The photographer’s poisonous color schemes are abetted by Bassan’s brazen production design, red, blue, and salmon-colored interiors adorned with spidery patterns that threaten to peel off the walls and throttle passersby—not to mention the exterior of the imposing academy itself, set, appropriately, on the edge of the Black Forest (for brave vacationers, that facade duplicates an actual house in Germany known as The Whale House).

The notion that Argento thinks with his eyes was verified when he cast the film—starting with the diminutive Harper who embodies the permanently terrified Mary Philbin of Chaney’s 1925 Phantom (presumably not lost on Brian De Palma when he cast her in his own Phantom of the Paradise). So brilliant as the despairing housewife of 1981’s Pennies From Heaven, Harper’s wide-eyed gaze is all the characterization she needs in Argento’s house of horrors, particularly when facing down the sinister Frauen who command the faculty—Miss Tanner, played by Alida Valli, star of The Third Man and unofficial mascot of world-weary Europe—and Madame Blanc, played by an imperious Joan Bennett as the more refined distant cousin of that diabolic Manhattanite, Minnie Castevet.

1977 was the summer of crowd-pleasers like Star Wars and Smokey and the Bandit so contemporaneous reviews for Argento’s audacious party-crasher leaned toward the dismissive. But the film found a few grudging admirers; the New York Times’ Janet Maslin missed the point while at the same time nailing it: “… (Argento’s) distorted camera angles and crazy lighting turn out to be much more memorable than the carnage.”

More critics lined up behind New York magazine’s John Simon (whose opinions, suggested Norman Mailer, were “as predictable as a head waiter’s.”) Simon characterized the film as “a horror movie that is a horror of a movie, where no one or nothing makes sense: not one plot element, psychological reaction, minor character, piece of dialogue, or ambience.” If the late Simon could have seen the Blu ray release of Argento’s classic, even he might have had second thoughts.

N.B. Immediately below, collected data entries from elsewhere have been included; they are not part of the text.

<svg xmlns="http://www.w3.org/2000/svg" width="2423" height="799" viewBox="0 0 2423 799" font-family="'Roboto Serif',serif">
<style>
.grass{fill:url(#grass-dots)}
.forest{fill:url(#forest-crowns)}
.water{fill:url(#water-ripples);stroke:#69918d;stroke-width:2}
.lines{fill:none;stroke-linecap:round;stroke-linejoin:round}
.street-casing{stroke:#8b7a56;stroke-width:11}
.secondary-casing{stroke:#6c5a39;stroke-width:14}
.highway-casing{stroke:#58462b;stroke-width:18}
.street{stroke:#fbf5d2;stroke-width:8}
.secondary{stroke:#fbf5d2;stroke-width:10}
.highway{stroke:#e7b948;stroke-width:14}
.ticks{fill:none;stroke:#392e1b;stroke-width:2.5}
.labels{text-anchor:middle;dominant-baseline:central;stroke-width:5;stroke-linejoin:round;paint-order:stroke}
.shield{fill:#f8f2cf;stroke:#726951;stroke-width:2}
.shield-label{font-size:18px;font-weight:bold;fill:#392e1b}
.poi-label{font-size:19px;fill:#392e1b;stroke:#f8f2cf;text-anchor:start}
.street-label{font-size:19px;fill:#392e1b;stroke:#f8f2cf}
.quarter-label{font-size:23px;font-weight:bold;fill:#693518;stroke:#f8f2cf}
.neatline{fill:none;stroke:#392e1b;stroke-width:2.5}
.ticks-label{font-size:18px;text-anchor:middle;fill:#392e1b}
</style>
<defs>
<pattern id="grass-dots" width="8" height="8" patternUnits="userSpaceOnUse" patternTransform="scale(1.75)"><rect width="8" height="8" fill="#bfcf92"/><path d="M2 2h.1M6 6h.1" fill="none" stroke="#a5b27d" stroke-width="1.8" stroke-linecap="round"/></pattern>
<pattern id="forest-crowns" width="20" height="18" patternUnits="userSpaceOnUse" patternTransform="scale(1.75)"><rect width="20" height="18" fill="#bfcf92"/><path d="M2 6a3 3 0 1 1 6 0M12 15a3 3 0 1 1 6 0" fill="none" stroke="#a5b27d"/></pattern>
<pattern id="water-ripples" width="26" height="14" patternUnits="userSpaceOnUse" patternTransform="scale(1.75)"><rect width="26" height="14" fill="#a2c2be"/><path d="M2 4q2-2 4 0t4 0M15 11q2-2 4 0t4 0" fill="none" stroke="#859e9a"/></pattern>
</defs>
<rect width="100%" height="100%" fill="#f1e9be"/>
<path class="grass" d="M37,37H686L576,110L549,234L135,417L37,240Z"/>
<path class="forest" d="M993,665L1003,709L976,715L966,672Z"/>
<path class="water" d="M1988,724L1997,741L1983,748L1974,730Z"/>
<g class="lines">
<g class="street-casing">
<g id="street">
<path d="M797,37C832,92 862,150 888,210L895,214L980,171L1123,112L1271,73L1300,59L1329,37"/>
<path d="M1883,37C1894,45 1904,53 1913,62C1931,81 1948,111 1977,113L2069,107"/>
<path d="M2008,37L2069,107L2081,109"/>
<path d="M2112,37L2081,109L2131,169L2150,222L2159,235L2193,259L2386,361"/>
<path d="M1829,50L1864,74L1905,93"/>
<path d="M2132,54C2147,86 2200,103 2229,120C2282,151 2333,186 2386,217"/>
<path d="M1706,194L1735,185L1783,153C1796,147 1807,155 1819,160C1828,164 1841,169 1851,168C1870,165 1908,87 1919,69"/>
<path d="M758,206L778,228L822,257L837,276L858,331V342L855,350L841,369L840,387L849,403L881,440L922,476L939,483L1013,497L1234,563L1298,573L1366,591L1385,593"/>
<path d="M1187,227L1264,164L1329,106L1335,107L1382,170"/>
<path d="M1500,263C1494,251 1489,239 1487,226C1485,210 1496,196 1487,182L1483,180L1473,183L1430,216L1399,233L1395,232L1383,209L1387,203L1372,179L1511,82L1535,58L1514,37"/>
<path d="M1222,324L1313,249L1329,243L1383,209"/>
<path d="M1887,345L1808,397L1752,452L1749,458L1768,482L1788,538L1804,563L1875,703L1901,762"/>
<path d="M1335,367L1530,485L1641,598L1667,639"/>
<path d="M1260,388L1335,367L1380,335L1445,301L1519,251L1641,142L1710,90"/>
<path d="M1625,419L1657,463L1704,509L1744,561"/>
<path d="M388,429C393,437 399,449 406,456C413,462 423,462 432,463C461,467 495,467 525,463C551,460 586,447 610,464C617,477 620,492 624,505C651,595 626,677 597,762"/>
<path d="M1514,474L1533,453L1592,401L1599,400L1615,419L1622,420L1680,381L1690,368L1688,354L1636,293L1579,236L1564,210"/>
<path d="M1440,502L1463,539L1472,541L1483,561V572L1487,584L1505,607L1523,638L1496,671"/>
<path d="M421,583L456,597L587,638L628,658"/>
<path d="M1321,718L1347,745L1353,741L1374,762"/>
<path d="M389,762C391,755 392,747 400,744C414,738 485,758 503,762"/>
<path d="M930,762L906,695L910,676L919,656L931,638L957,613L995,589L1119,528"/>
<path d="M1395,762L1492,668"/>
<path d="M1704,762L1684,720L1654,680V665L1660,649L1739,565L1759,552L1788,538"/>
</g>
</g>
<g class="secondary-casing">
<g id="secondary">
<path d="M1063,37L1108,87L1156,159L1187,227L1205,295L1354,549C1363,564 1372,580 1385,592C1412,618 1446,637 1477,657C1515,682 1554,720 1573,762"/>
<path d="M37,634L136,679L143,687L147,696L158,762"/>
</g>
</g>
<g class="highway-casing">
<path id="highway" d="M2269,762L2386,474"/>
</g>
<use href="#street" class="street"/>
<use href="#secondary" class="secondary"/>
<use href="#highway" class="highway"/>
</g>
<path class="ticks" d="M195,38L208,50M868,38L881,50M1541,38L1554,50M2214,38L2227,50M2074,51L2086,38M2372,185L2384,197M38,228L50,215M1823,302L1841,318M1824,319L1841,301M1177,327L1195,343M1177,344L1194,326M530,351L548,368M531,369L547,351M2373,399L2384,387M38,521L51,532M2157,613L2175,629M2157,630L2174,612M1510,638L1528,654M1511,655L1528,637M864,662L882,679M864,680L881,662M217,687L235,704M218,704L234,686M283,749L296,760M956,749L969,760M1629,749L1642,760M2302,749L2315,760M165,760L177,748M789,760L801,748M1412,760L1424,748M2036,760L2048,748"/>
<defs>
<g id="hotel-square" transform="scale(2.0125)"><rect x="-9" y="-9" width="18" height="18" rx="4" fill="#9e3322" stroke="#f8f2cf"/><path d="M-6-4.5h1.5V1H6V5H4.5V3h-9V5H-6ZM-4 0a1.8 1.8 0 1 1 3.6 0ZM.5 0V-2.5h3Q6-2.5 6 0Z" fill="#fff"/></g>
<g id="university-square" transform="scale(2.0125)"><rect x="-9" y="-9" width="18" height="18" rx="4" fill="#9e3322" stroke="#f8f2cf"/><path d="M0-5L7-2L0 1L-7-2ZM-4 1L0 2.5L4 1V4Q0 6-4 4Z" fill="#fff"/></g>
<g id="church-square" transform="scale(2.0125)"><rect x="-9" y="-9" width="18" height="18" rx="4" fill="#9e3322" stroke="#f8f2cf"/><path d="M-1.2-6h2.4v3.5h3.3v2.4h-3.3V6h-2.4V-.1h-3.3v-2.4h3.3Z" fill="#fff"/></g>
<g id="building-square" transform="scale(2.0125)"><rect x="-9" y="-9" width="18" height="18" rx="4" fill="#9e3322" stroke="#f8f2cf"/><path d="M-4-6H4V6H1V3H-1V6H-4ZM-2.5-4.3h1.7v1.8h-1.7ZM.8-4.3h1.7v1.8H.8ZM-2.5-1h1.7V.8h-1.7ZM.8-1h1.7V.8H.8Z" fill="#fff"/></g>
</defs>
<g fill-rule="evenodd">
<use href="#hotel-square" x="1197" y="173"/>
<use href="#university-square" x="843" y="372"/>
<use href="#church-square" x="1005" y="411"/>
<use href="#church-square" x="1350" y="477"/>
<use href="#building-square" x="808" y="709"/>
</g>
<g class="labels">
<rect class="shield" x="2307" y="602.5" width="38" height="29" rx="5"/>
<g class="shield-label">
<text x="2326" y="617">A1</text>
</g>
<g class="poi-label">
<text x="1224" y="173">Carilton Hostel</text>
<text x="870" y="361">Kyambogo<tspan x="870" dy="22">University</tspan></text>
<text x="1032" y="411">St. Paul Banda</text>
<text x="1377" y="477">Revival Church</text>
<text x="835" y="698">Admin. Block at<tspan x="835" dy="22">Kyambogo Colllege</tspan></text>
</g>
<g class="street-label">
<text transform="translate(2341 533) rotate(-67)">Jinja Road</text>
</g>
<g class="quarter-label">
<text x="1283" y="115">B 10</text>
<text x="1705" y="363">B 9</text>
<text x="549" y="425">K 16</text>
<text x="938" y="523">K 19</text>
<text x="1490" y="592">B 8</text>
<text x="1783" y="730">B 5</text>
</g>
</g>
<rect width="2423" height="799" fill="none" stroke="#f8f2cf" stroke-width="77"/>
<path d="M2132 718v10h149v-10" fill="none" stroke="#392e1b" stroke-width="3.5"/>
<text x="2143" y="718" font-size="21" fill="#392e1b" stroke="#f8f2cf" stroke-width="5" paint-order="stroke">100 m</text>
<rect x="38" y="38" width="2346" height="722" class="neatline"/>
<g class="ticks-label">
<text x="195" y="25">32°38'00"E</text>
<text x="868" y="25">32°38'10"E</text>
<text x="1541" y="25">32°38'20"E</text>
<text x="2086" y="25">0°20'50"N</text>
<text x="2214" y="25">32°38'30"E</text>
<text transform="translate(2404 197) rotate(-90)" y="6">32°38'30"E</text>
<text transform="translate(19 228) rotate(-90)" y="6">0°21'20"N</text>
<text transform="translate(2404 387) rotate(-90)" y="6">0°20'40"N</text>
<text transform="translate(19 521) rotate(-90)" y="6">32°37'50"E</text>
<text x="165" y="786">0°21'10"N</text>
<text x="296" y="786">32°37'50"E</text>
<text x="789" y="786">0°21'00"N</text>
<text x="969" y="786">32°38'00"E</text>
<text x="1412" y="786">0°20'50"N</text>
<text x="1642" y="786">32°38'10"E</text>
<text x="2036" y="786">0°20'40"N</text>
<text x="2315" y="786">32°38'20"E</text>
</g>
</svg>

Synapse’s Blu ray, released just this March, has already gained justifiable fame as one of the most beautiful home video presentations yet produced—it’s gasp-inducing on more than one level. The two disc package arrives with the film on one disc and a plethora of extras on the second. They are, per Synapse:

A new 4K restoration of the original uncut, uncensored Italian 35mm camera negative exclusively done by Synapse Films, with color correction supervised and approved by Suspiria Director of Photography, Luciano Tovoli.

Original 4.0 1977 English language LCRS sound mix not heard since the theatrical release in 1977, presented in high-resolution DTS-HD MA 96kHz/24-bit audio, with newly-translated removable English SDH subtitles.

Italian 5.1 surround mix, with removable English subtitle translation.

Two audio commentaries by authors and Argento scholars, Derek Botelho, David Del Valle and Troy Howarth.

Do You Know Anything About Witches? – 30 minute SUSPIRIA visual essay written, edited and narrated by Michael Mackenzie.

Suzy in Nazi Germany – Featurette on the German locations from SUSPIRIA.

A Sigh from the Depths: 40 Years of Suspiria – All-new anniversary retrospective on the making of the film and its influence on cinema.

Olga s Story – Interview with star Barbara Magnolfi.

Original theatrical trailers, TV spots and radio spots.

“International Classics” English “Breathing Letters” opening credit sequence from U.S. release.

Alternate All-English opening and closing credits sequences, playable via seamless branching.

Reversible Cover Art created by Joel Robinson.